While the Wolverines’ offense is not nearly as prolific as last year’s top-ranking effort, it nonetheless leads the NCAA in shorthanded goals with two. Berenson and his players agree that these disadvantaged goals can be significant in the ultimate outcome of a game.
“A shorthanded goal is huge,” Berenson said. “If you can score one, it really takes away the confidence level of the other team’s power play.”
Added senior forward Alex Kile: “Being defensive-minded is our number one goal. If you work hard sometimes you get those bounces like you saw on Saturday night, and than you can get breakaways and we capitalized on both of them. I think the harder you work on the penalty kill the more you get rewarded.”
Kile believes that his team succeeded last Saturday due to its physical and emotional investment in the game.

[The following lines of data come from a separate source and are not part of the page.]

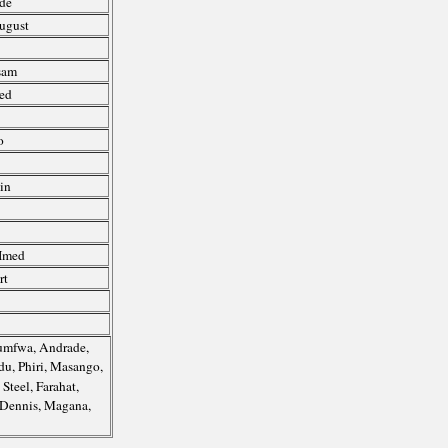
de
August
sam
ed
o
n
in
 Imed
rt
humfwa, Andrade,
du, Phiri, Masango,
Steel, Farahat,
 Dennis, Magana,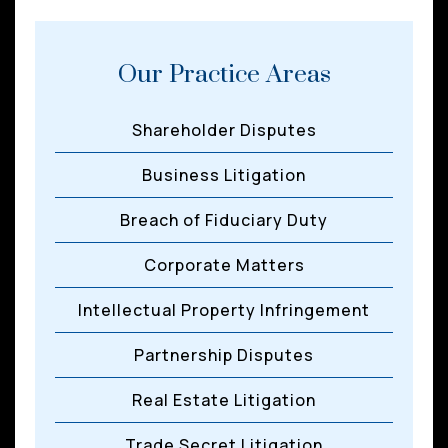
Our Practice Areas
Shareholder Disputes
Business Litigation
Breach of Fiduciary Duty
Corporate Matters
Intellectual Property Infringement
Partnership Disputes
Real Estate Litigation
Trade Secret Litigation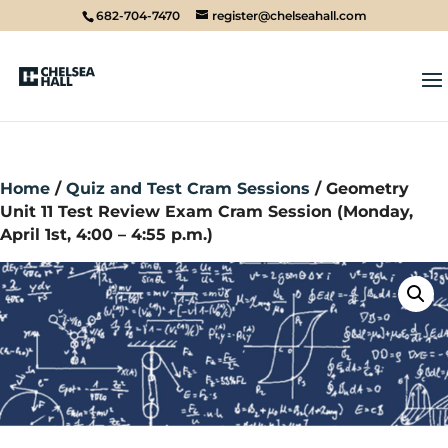
682-704-7470
register@chelseahall.com
Home
/
Quiz and Test Cram Sessions
/ Geometry
Unit 11 Test Review Exam Cram Session (Monday,
April 1st, 4:00 – 4:55 p.m.)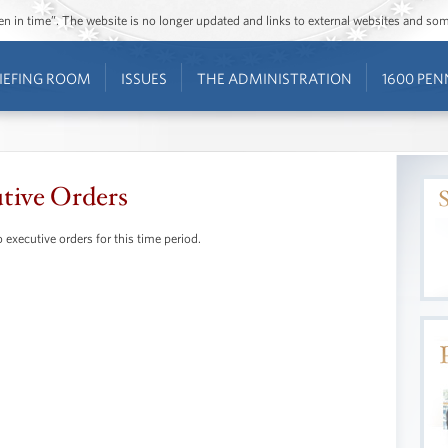
ozen in time”. The website is no longer updated and links to external websites and s
IEFING ROOM
ISSUES
THE ADMINISTRATION
1600 PEN
tive Orders
 executive orders for this time period.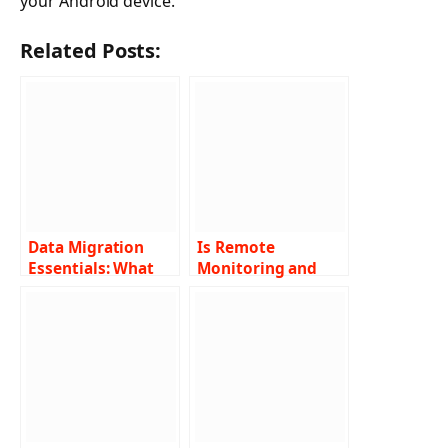
your Android device.
Related Posts:
Data Migration
Is Remote
Essentials: What
Monitoring and
You Must Know for
Management
the Transition
Effective for
Business
Operations?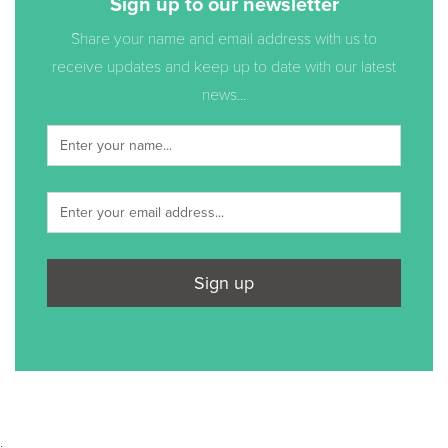
Sign up to our newsletter
Share your name and email address with us to
receive updates and keep up to date with our latest
news...
Sign up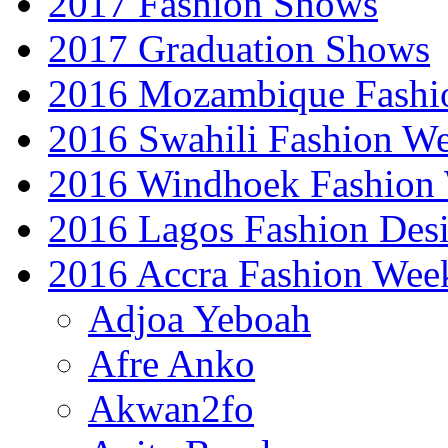
2017 Fashion Shows
2017 Graduation Shows
2016 Mozambique Fashi
2016 Swahili Fashion W
2016 Windhoek Fashion
2016 Lagos Fashion Des
2016 Accra Fashion Wee
Adjoa Yeboah
Afre Anko
Akwan2fo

The Wolverines were more physical, especially on the forecheck and backcheck.
Michigan’s freshmen blue-liners will look to provide some of that same physicality against Ferris State, a team that returns its three leading scorers from last season. Michigan veterans Nolan De Jong and Nicholas Boka anchor the first line and Sam Piazza and Joseph Cecconi lead the second but the third consists of two freshmen: Griffin Luce and Luke Martin. De Jong, the senior captain, praised his new fellow defensemen on their performance through the first few weeks of the season.

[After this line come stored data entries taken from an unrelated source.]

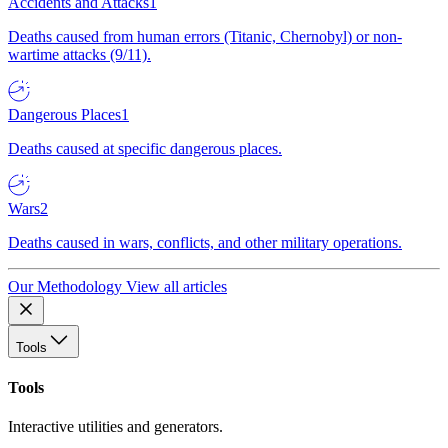
Accidents and Attacks
1
Deaths caused from human errors (Titanic, Chernobyl) or non-
wartime attacks (9/11).
Dangerous Places
1
Deaths caused at specific dangerous places.
Wars
2
Deaths caused in wars, conflicts, and other military operations.
Our Methodology
View all articles
Tools
Tools
Interactive utilities and generators.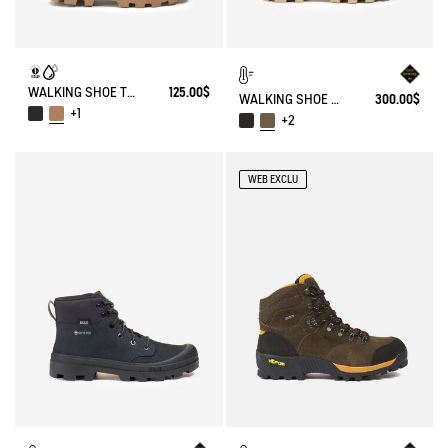
WALKING SHOE TENERE
125.00$
WALKING SHOE GORE-TEX TENERE IN LEATHER
300.00$
+1
+2
WEB EXCLU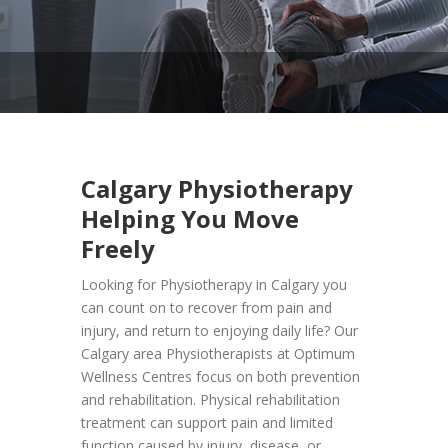
Calgary
Physiotherapy
Helping You Move
Freely
Looking for Physiotherapy in Calgary you
can count on to recover from pain and
injury, and return to enjoying daily life? Our
Calgary area Physiotherapists at Optimum
Wellness Centres focus on both prevention
and rehabilitation. Physical rehabilitation
treatment can support pain and limited
function caused by injury, disease, or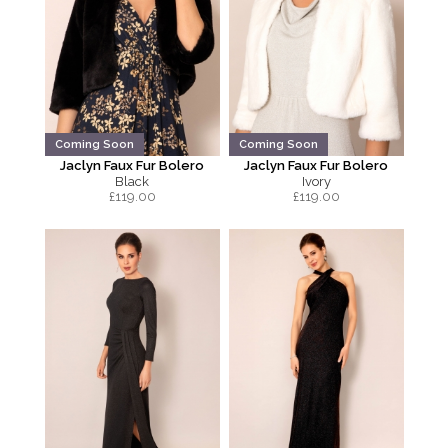
Coming Soon
Coming Soon
Jaclyn Faux Fur Bolero
Jaclyn Faux Fur Bolero
Black
Ivory
£
119.00
£
119.00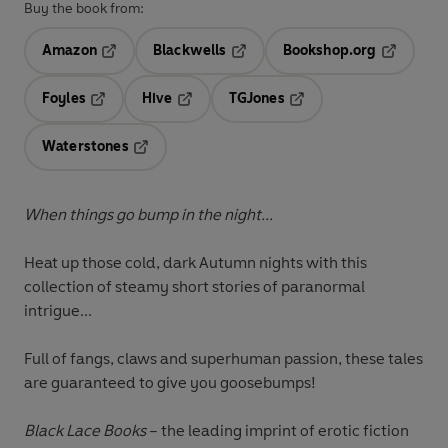
Buy the book from:
Amazon
Blackwells
Bookshop.org
Opens in a new tab
Opens in a new tab
Opens in 
Foyles
Hive
TGJones
Opens in a new tab
Opens in a new tab
Opens in a new tab
Waterstones
Opens in a new tab
When things go bump in the night...
Heat up those cold, dark Autumn nights with this
collection of steamy short stories of paranormal
intrigue...
Full of fangs, claws and superhuman passion, these tales
are guaranteed to give you goosebumps!
Black Lace Books
– the leading imprint of erotic fiction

“Luke Martin is a solid two-way guy,” De Jong said. “He’s not going to be super flashy either way, but he moves well. He’s a big kid.”
“Griffin Luce — he’s mean. In your face, bodying up on guys. He gets under the other guys’ skin.”

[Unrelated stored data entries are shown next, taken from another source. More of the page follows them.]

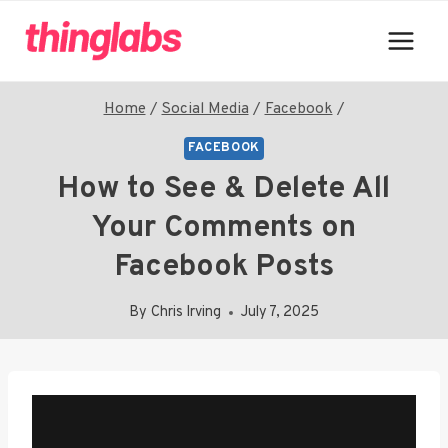
Skip
to
content
Home
/
Social Media
/
Facebook
/
FACEBOOK
How to See & Delete All
Your Comments on
Facebook Posts
By
Chris Irving
July 7, 2025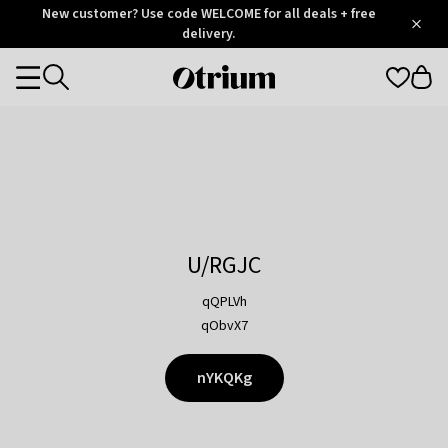
Otrium
New customer? Use code WELCOME for all deals + free
/
5
Trustpilot
delivery.
score
Otrium
Categories
home
page
U/RGJC
qQPLVh
qObvX7
nYKQKg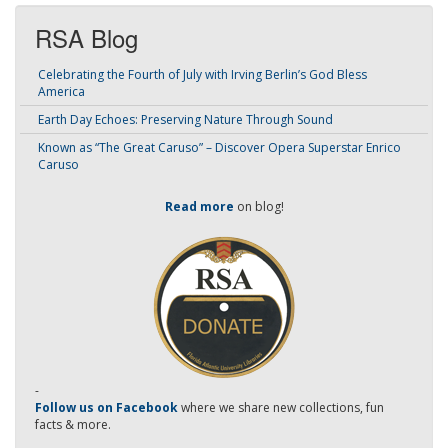
RSA Blog
Celebrating the Fourth of July with Irving Berlin’s God Bless
America
Earth Day Echoes: Preserving Nature Through Sound
Known as “The Great Caruso” – Discover Opera Superstar Enrico
Caruso
Read more
on blog!
-
Follow us on Facebook
where we share new collections, fun
facts & more.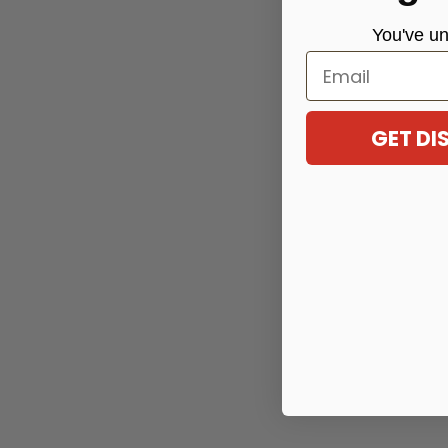
You've
un
Email
GET D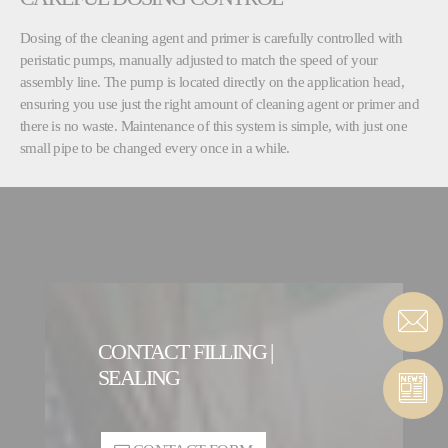
Dosing of the cleaning agent and primer is carefully controlled with
peristatic pumps, manually adjusted to match the speed of your
assembly line. The pump is located directly on the application head,
ensuring you use just the right amount of cleaning agent or primer and
there is no waste. Maintenance of this system is simple, with just one
small pipe to be changed every once in a while.
CONTACT FILLING |
SEALING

Martin and Luce and their fellow defensemen will look to stop the scoring attack of Bulldog forwards Gerald Mayhew and Chad McDonald, who combined for 66 points last season.
These physical blue-line players demonstrate the new and more defensive approach emphasized by the Wolverines’ coaching staff this year after the departure of the famous “C-C-M” line, which accounted for 51 percent of Michigan’s goals last season. The staff has chosen to let the offense and scoring opportunities create themselves.
“We don’t necessarily have on paper the firepower that we’ve had in past years,” De Jong said. “But that just means we have to emphasize bearing down even more on defense … We’re focusing on defense first and we’re going to let the offense go on from that.”
As they get set for a puck drop in a different arena for the first time all season, many of Michigan’s freshmen have already experienced the jeering that comes with playing in an opposing university’s arena. Five of the Wolverines’ newest players competed for the United States National Development team, which faces NCAA teams all season.
For the ones who have not, though, Kile explained what he and his fellow captain De Jong told their younger peers.
“We tell them to block out the crowd,” Kile said. “Block out all the distractions. We’re all business. Coach has been stressing all week that we’re out there on a business trip.”